**The task**: Return each record word for word and omit the pictures.

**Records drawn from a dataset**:
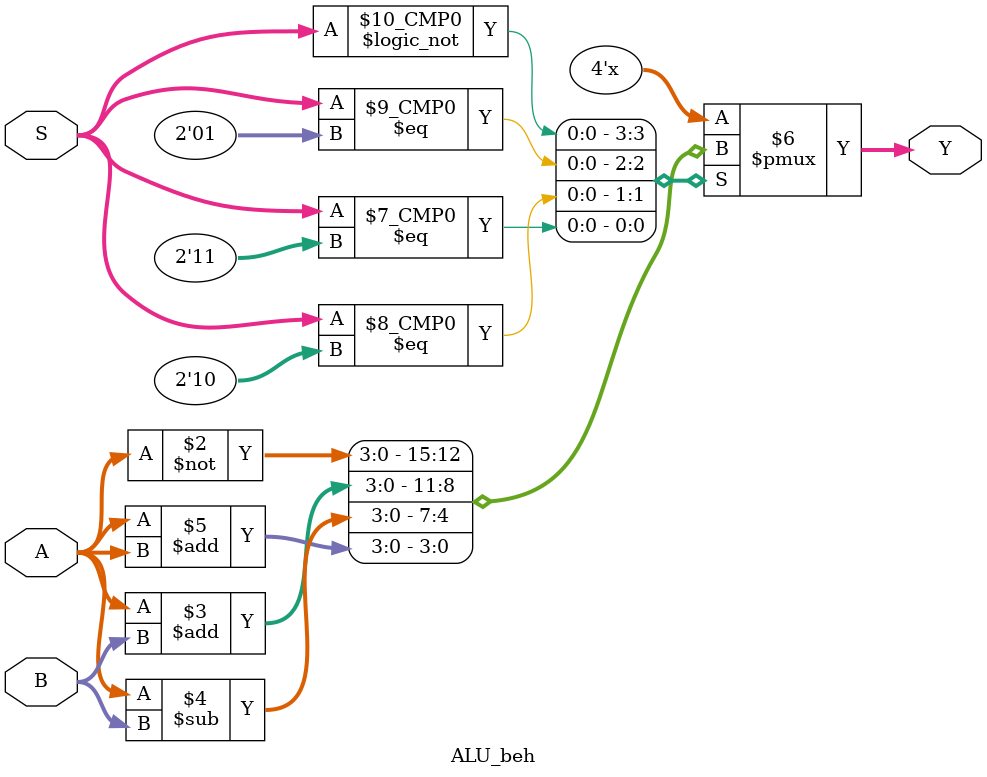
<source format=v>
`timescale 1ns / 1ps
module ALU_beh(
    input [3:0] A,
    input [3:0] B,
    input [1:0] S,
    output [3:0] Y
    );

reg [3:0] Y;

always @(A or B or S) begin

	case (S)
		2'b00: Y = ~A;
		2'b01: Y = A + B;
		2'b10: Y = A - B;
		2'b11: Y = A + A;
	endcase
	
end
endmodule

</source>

**Final answer**:
<source format=v>
`timescale 1ns / 1ps
module ALU_beh(
    input [3:0] A,
    input [3:0] B,
    input [1:0] S,
    output [3:0] Y
    );

reg [3:0] Y;

always @(A or B or S) begin

	case (S)
		2'b00: Y = ~A;
		2'b01: Y = A + B;
		2'b10: Y = A - B;
		2'b11: Y = A + A;
	endcase
	
end
endmodule

</source>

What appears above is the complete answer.